Die Klägerin behauptete, bei der harten Landung eines Flugzeugs einen Bandscheibenvorfall erlitten zu haben. Ob hier tatsächlich ein Flugunfall vorlag, ist nicht abschließend geklärt.
Redakteur/in: Mag. Peter Kalab - Veröffentlicht am 17.02.2020
Die Klägerin war im März 2014 Fluggast eines von der Beklagten durchgeführten Fluges von Wien nach St. Gallen/Altenrhein (Schweiz). Die Landung konnte subjektiv als hart empfunden werden, lag aber noch im normalen Betriebsbereich des Flugzeugs. Ein Fehlverhalten des Piloten konnte nicht festgestellt werden.
Die Klägerin behauptete, aufgrund der Landung einen Bandscheibenvorfall erlitten zu haben und forderte unter Berufung auf Art 17 Montrealer Übereinkommen (MÜ) Schadenersatz. Erst- und Berufungsgericht wiesen die Klage ab. Die Haftung nach Art 17 MÜ setze einen Unfall voraus, der nur bei einer „außerordentlich harten Landung“ anzunehmen sei. Eine solche sei hier nicht vorgelegen.
Montrealer Übereinkommen
Der Oberste Gerichtshof (OFH) befasste sich mit der strittigen Auslegung von Art 17 Abs 1 MÜ: „Der Luftfrachtführer hat den Schaden zu ersetzen, der dadurch entsteht, dass ein Reisender getötet oder körperlich verletzt wird, jedoch nur, wenn sich der Unfall, durch den der Tod oder die Körperverletzung verursacht wurde, an Bord des Luftfahrzeugs oder beim Ein- oder Aussteigen ereignet hat.“
Laut einer Entscheidung des Europäischen Gerichtshofs sei für den Unfallbegriff dessen „gewöhnliche Bedeutung“ heranzuziehen, wonach es sich um ein „unvorhergesehenes, unbeabsichtigtes, schädigendes Ereignis“ handle, das plötzlich auftritt und mit dem der Fluggast nicht rechnete. Kein Unfall läge nur dann vor, wenn der Schaden durch den Normalbetrieb des Flugzeugs verursacht wurde, ohne dass es zu einem plötzlichen und für den Fluggast überraschenden Ereignis kam.

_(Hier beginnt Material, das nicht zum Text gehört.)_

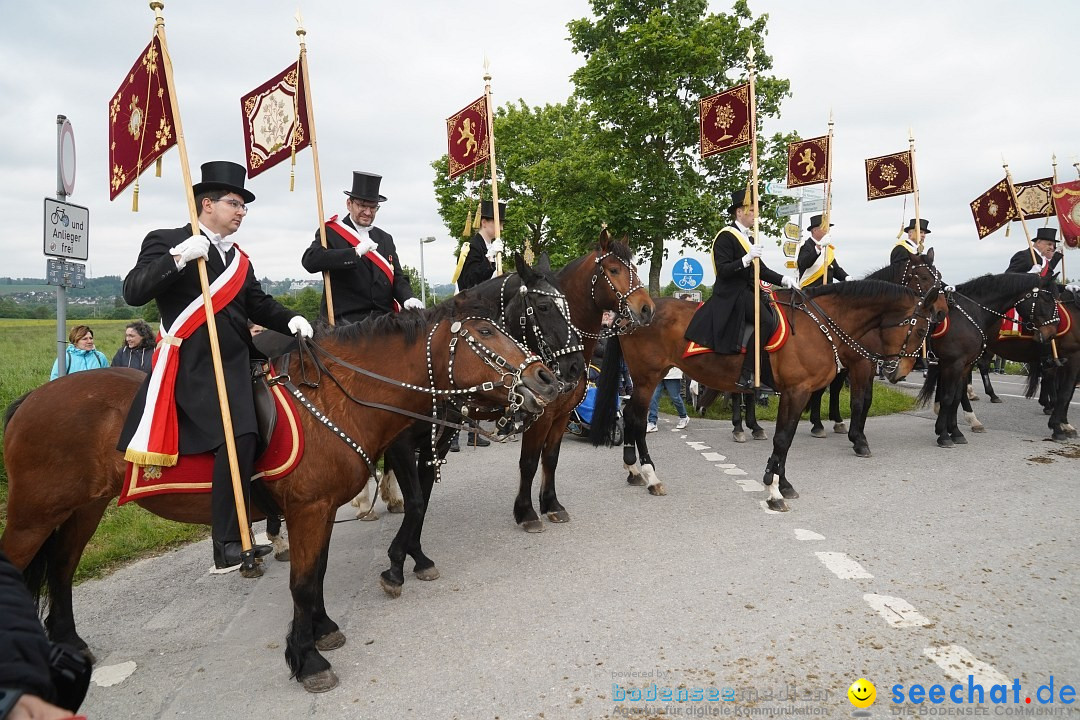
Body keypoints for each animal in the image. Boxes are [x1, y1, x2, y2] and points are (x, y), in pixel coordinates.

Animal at [0, 297, 557, 690]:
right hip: (34, 515)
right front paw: (307, 659)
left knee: (62, 570)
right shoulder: (309, 509)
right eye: (485, 332)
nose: (547, 378)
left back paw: (71, 643)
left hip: (82, 509)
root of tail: (30, 399)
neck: (336, 397)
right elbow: (304, 583)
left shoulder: (322, 510)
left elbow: (319, 574)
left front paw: (322, 628)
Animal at [591, 280, 937, 511]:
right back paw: (649, 476)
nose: (899, 371)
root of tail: (634, 313)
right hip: (647, 378)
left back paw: (633, 470)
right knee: (636, 420)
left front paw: (782, 483)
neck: (818, 325)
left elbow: (787, 438)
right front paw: (773, 491)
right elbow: (782, 439)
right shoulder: (796, 391)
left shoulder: (798, 393)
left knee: (631, 417)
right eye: (922, 329)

Unvorhersehbarkeit des Ereignisses
Die französische Rechtsprechung stellt vor allem auf die Unvorhersehbarkeit des Ereignisses ab. Damit wären Schäden nicht zu ersetzen, die durch Ereignisse eintreten, die zum normalen und vorhersehbaren Betrieb des Flugzeugs gehören. Ähnliches wird auch im deutschsprachigen Schrifttum vertreten: Typische, betriebsbedingte und akzeptierte Ereignisse könnten die Haftung nicht begründen. Eine harte Landung sei daher nur dann als Unfall einzustufen, wenn die vom Hersteller vorgegebenen Grenzwerte für die Belastung von Fahrwerk und tragenden Teilen deutlich überschritten würden.
Ereignisse, die (noch) zum Normalbetrieb eines Flugzeugs gehören, führen demnach typischerweise nicht zu einer Körperverletzung – und zwar auch dann nicht, wenn sie plötzlich und unerwartet auftreten. Das gilt insbesondere für „harte“ Landungen. Kommt es dennoch zu einer Verletzung, so wird regelmäßig eine besondere Disposition des Fluggasts vorliegen, die als weitere Schadensursache zum Ereignis hinzutritt. Diese Disposition fiele dann nicht in den Risikobereich der Fluggesellschaft.
Vorlage an Europäischen Gerichtshof
Nach Auffassung des OGH ist diese Auffassung grundsätzlich vorzuziehen. Zwar führe sie dazu, dass die vom Flugzeughersteller vorgegebenen Grenzwerte mittelbar die Auslegung des Begriffs „Unfall“ bestimmen. Sie bewirke allerdings einen angemessenen Ausgleich zwischen den Interessen des Fluggasts und der Fluglinie, verhindere eine Uferlosigkeit der Haftung und habe zudem gerade durch das Anknüpfen an konkreten Grenzwerten den Vorteil der Einfachheit für sich. Allerdings konnte der OGH hier noch keine Entscheidung treffen und brachte eine Vorlage an den Europäischen Gerichtshof ein.